Opini

Keadilan dan Kejujuran Mustahil Terwujud dalam Sistem Sekuler Kapitalis

100

 

Oleh Nunung Juariah

Aktivis Muslimah

Dikutip dari Kompas.com, kamis (17/10/2024) Bupati Bandung Dikky Achmad Sidik mengatakan bahwa pengeluaran keuangan yang akuntabel menjadi kunci utama dalam upaya mempercepat transformasi ekonomi di tingkat desa. Sorotan dari pernyataan di atas adalah akuntable yang artinya menurut Kbbi adalah dapat dipertanggungjawabkan. Jadi inti yang disampaikan oleh Pejabat Sementara tersebut (Bjs) adalah pertanggungjawaban dalam hal pengeluaran keuangan, untuk mendukung hal itu setiap personal yang terkait dituntut sifat jujur.
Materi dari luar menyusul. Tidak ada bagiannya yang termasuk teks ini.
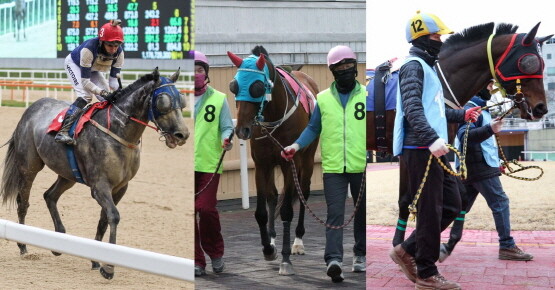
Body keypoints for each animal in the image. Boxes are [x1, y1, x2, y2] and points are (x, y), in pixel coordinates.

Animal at [0, 67, 189, 278]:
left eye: (181, 100)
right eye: (163, 101)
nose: (182, 134)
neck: (118, 132)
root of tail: (32, 108)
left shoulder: (120, 187)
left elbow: (104, 220)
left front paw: (96, 260)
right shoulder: (100, 186)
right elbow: (114, 216)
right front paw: (109, 267)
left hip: (67, 174)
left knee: (49, 196)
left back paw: (57, 242)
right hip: (29, 167)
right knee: (23, 202)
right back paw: (23, 246)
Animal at [227, 46, 322, 276]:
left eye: (257, 87)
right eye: (234, 86)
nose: (241, 130)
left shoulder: (290, 162)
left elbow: (287, 210)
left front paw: (286, 259)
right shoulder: (262, 164)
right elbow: (261, 211)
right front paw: (268, 248)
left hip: (306, 160)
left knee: (303, 194)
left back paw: (298, 242)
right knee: (273, 195)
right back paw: (271, 238)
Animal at [368, 22, 552, 249]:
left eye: (542, 64)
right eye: (528, 62)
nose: (541, 108)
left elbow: (460, 197)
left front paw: (447, 240)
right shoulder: (408, 150)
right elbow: (407, 200)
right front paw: (400, 244)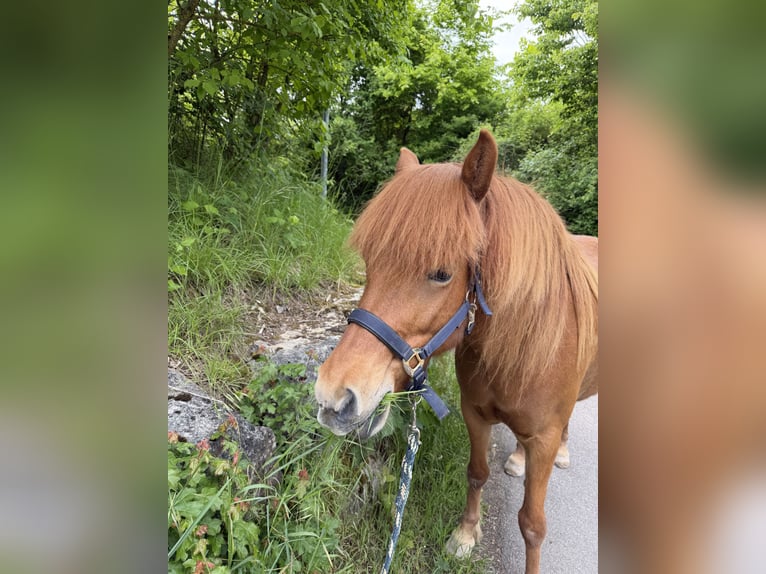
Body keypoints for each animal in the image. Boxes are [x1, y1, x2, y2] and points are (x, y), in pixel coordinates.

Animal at [314, 129, 598, 573]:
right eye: (370, 263)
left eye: (442, 274)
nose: (334, 397)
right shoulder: (476, 414)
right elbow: (477, 473)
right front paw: (465, 535)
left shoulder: (545, 437)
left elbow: (532, 524)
Kejujuran ini dasar dari sebuah prilaku manusia yang mencerminkan akhlak yang baik. Tapi dalam pelaksanaannya sangat sulit banyak ketidak jujuran baik dalam tingkat daerah sampai pusat. Banyak fakta diantaranya KKN (korupsi, kolusi dan nepotisme) bak jamur di musim hujan. Korupsi adalah penyelewengan atau penyalahgunaaan uang negara (perusahaan, organisasi, yayasan, dan sebagainya) untuk kepentingan pribadi atau orang lain. Kolusi adalah kerja sama rahasia untuk maksud tidak terpuji (persekongkolan), sedangkan nepotisme adalah tindakan memilih kerabat atau sanak saudara sendiri untung memegang pemerintahan.
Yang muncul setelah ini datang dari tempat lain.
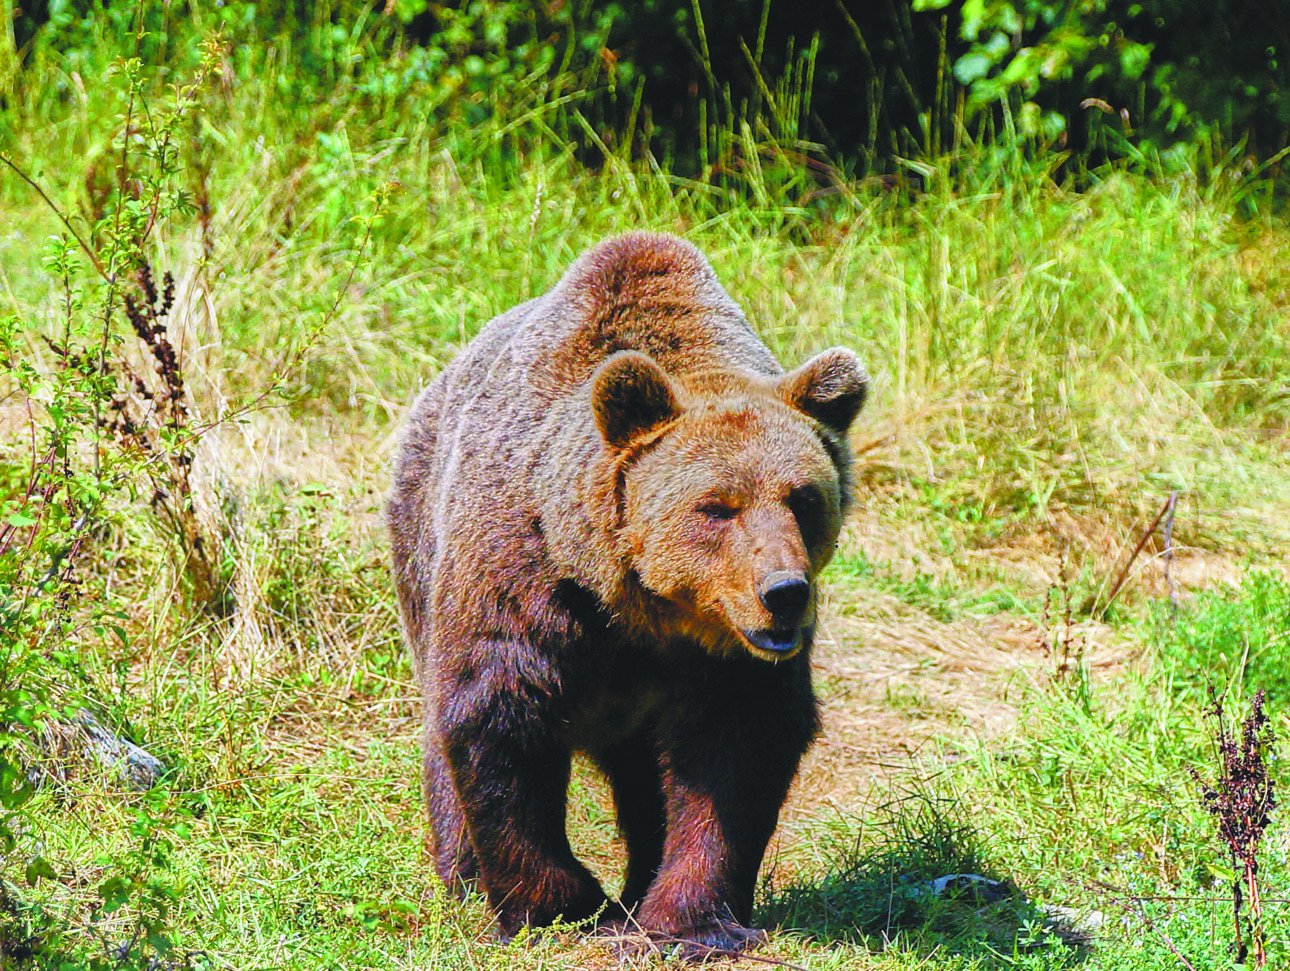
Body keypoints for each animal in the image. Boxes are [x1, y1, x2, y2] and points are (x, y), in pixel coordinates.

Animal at [384, 233, 866, 954]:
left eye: (803, 498)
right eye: (717, 506)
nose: (784, 593)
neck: (639, 609)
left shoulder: (725, 656)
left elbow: (733, 753)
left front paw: (688, 918)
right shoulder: (523, 571)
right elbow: (498, 712)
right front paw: (557, 903)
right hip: (420, 538)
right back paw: (465, 878)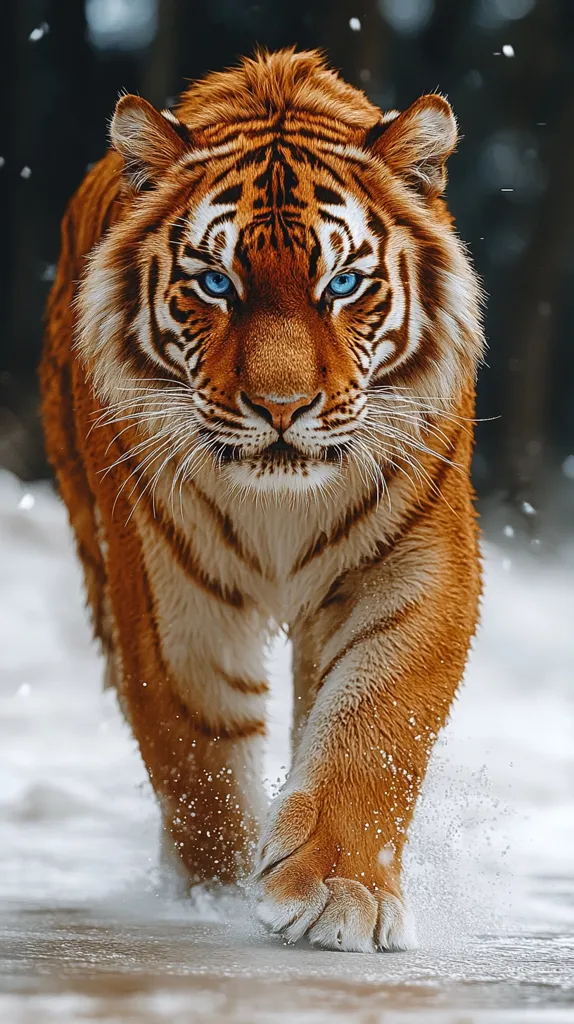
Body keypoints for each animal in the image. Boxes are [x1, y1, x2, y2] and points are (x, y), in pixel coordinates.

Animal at [41, 47, 484, 953]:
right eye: (216, 282)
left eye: (342, 283)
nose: (282, 408)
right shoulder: (168, 595)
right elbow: (199, 761)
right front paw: (214, 897)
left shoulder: (421, 559)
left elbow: (376, 717)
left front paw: (339, 891)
Semisal kasus dugaan megakorupsi tambang PT Timah sebesar Rp 271 triliyun, ini hanyalah puncak gunung es dari kusutnya tata kelola tambang Indonesia (Buletin Kaffah No.345, 22 Dzulqa’dah 1445H/ 31 Mei 2024). Kasus lainnya, kasus mafia peradilan yang melibatkan tiga hakim Pengadilan Negeri Surabaya, ketiganya terjerat kasus suap vonis bebas tersangka penghilangan nyawa Dini Sera Afriyanti, Gregorius Ronald Tanur. Kejagung berhasil mengungkap uang suap senilai 20 miliar ( Buletin Kaffah No.367, 29 Rabiul Akhir 1446H/01 November 2024M).
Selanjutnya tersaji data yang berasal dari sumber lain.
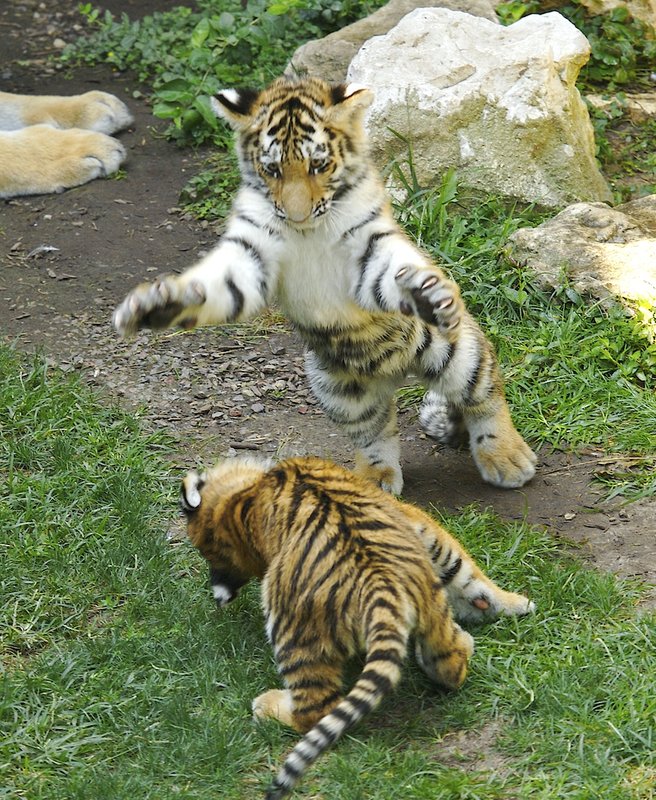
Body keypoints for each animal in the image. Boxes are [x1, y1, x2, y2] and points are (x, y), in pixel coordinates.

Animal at [113, 75, 537, 495]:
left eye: (318, 164)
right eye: (272, 170)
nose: (297, 215)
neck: (308, 232)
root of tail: (397, 372)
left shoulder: (367, 246)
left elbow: (391, 271)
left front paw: (425, 293)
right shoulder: (252, 253)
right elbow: (218, 284)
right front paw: (158, 305)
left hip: (458, 353)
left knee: (485, 399)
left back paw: (508, 459)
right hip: (335, 385)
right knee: (376, 430)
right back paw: (373, 479)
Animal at [181, 454, 535, 799]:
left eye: (212, 554)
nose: (220, 594)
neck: (244, 494)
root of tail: (382, 586)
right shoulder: (413, 521)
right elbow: (462, 569)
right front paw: (512, 604)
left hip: (291, 626)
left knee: (314, 709)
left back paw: (266, 706)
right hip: (429, 604)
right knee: (451, 663)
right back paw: (479, 631)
Hasil riset ICW mengungkapkan bahwa 354 dari 580 anggota Dewan Perwakilan Rakyat (DPR) periode 2024-2029 merupakan pengusaha atau terafiliasi dengan bisnis dan memiliki keterkaitan disnasti politik yang akan mengakibatkan kinerja Dewan akan lebih mementingkan bisnis dan keluarga di bandingkan rakyat (Media Umat/Edisi 368, 15-28 Rabiul Akhir 1446/18-31 Oktober 2024).

Dari beberapa fakta tersebut merupakan bukti bahwa Indonesia sedang tidak baik-baik saja dalam keadilan dan kejujujuran. Semua pihak hanya menyoal secara pragmatis dan parsial tidak bisa menuntaskan permasalahan secara tuntas dan tepat. Inilah sifat dari sistem sekuler kapitalis, di mana peran agama tidak dilibatkan atau ditampikan dalam kehidupan. Terlebih lagi penguasa atau pemerintah telah gagal fungsi sebagai periayah masyarakat, mereka hanya mementingkan keluarga dan golongannya semata (oligarki), penetapan keputusan merugikan masyarakat dan masyarakat dipaksa untuk menerima segala keputusan tersebut dengan ancaman hukuman/dijerat dengan hukum semisal UU ITE. Dibungkamnya suara rakyat dengan dalih radikalisme dan terorisme.

Ironi memang, di sisi lain ada yang berusaha untuk jujur dan berkeadilan, di sisi lain ada penolakan. Tidak adanya aturan yang tegas karena aturan tersebut dibuat oleh manusia yang lemah, tebatas dan berubah ubah. Maka peryataan dari Bupati Bandung tersebut sungguh tidak bisa diwujudkan dalam sistem hari ini.